**CONSIGNA**:
Transcribe completo y sin ninguna modificación el fragmento sobre Apolo y el cadáver del rey.

+++ FRAGMENTO ORIGINAL

Con unción y dolor, en medio de un espeso silencio y del hedor de la sangre, la carne rasgada y los cuerpos mutilados en descomposición, el cadáver del héroe fue buscado, encontrando y levantado por Apolo. Lo halló ensangrentado, desgarrado y tirado. Lo llevó hasta el río para lavarlo, limpiarlo y purificarlo. Le sacó, con unción, el polvo y la sangre. Mientas hacía, con delicadeza, este oficio, lleno de silencio y veneración, pensaba en todas las historias y emociones que habían quedado registradas en la piel del rey, como huellas en la memoria de su cuerpo. Se tomó todo el tiempo necesario para curarlo, suavemente, una a una, todas las heridas, sin dejar vestigio alguno de los impactos. Las silenciosas lágrimas de Apolo caían en la piel rasgada y muda del soberano yaciente. Sobre las llagas, vertió ambrosía, el néctar de los dioses, con su particular y exquisito aroma. Por último, lo vistió para que luciera, como un inmortal, con espléndidos y nuevos ropajes olímpicos.

Blanqueada la piel y peinados los cabellos, lo recostó solemnemente -en una silenciosa ceremonia, llena de congoja- sobre un túmulo formado de piedras. El rey muerto parecía un joven que reposaba tranquilo después haber ganado la batalla. Allí Apolo se despidió con una reverencia y lo dejó.

En cuanto hubo terminado su misión, convocó a los dos hermanos, Hipnos y Tánatos, al Sueño y a la Muerte, quienes transportaron el cuerpo -en un carro de oro- con velocísimos caballos. El rey aunque estaba muerto, parecía –sin embargo- plácidamente dormido. El Sueño y la Muerte lo escoltaban en su cortejo y lo acompañaban sigilosos. Cuando llegaron a la puerta de la casa real, entregaron el cuerpo glorificado. Con procesiones, honras y lamentos, todo el pueblo le dio la merecida sepultura.

++++++
+++ DATOS PROPORCIONADOS

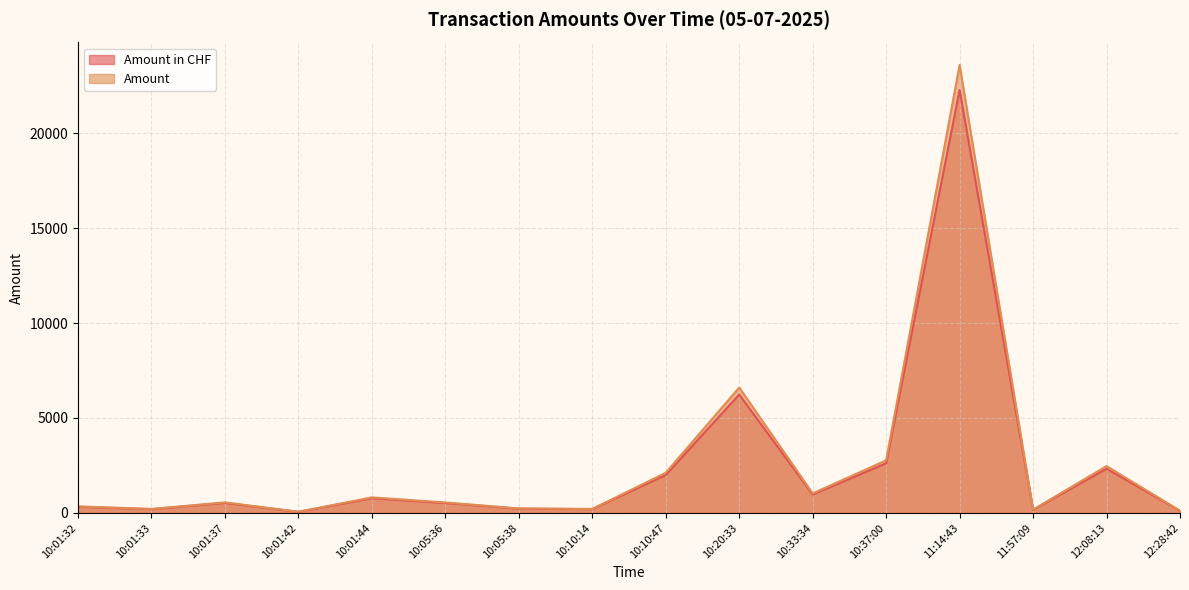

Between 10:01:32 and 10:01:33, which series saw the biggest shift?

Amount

++++++
+++ DATOS PROPORCIONADOS

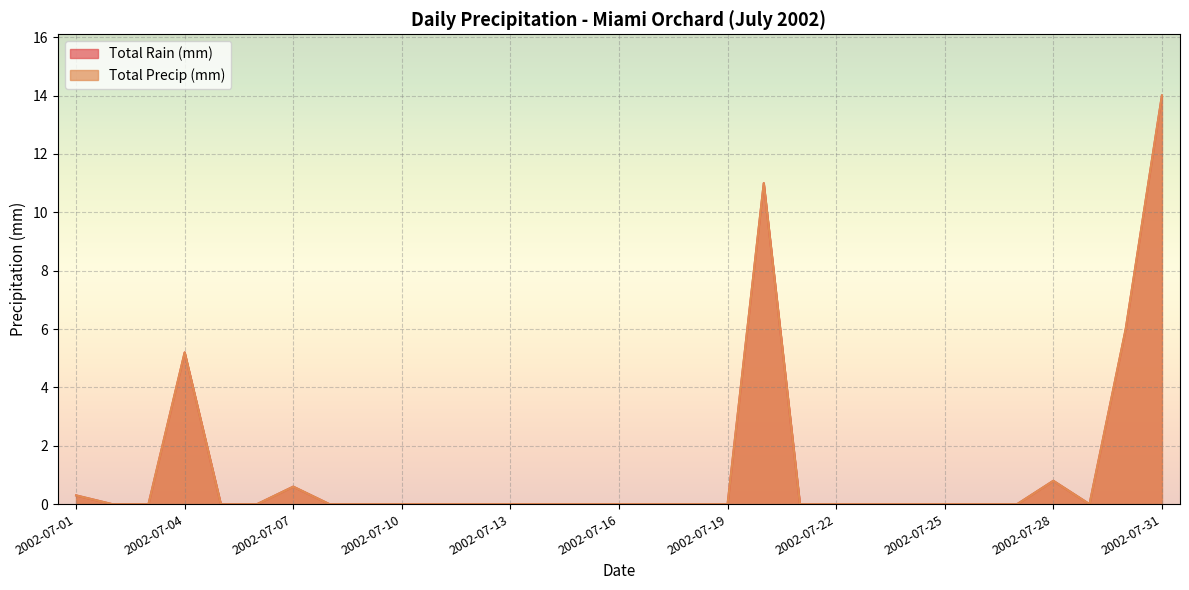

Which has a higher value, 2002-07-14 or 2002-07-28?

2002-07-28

++++++

**SOLUCIÓN**:
Con unción y dolor, en medio de un espeso silencio y del hedor de la sangre, la carne rasgada y los cuerpos mutilados en descomposición, el cadáver del héroe fue buscado, encontrando y levantado por Apolo. Lo halló ensangrentado, desgarrado y tirado. Lo llevó hasta el río para lavarlo, limpiarlo y purificarlo. Le sacó, con unción, el polvo y la sangre. Mientas hacía, con delicadeza, este oficio, lleno de silencio y veneración, pensaba en todas las historias y emociones que habían quedado registradas en la piel del rey, como huellas en la memoria de su cuerpo. Se tomó todo el tiempo necesario para curarlo, suavemente, una a una, todas las heridas, sin dejar vestigio alguno de los impactos. Las silenciosas lágrimas de Apolo caían en la piel rasgada y muda del soberano yaciente. Sobre las llagas, vertió ambrosía, el néctar de los dioses, con su particular y exquisito aroma. Por último, lo vistió para que luciera, como un inmortal, con espléndidos y nuevos ropajes olímpicos.

Blanqueada la piel y peinados los cabellos, lo recostó solemnemente -en una silenciosa ceremonia, llena de congoja- sobre un túmulo formado de piedras. El rey muerto parecía un joven que reposaba tranquilo después haber ganado la batalla. Allí Apolo se despidió con una reverencia y lo dejó.

En cuanto hubo terminado su misión, convocó a los dos hermanos, Hipnos y Tánatos, al Sueño y a la Muerte, quienes transportaron el cuerpo -en un carro de oro- con velocísimos caballos. El rey aunque estaba muerto, parecía –sin embargo- plácidamente dormido. El Sueño y la Muerte lo escoltaban en su cortejo y lo acompañaban sigilosos. Cuando llegaron a la puerta de la casa real, entregaron el cuerpo glorificado. Con procesiones, honras y lamentos, todo el pueblo le dio la merecida sepultura.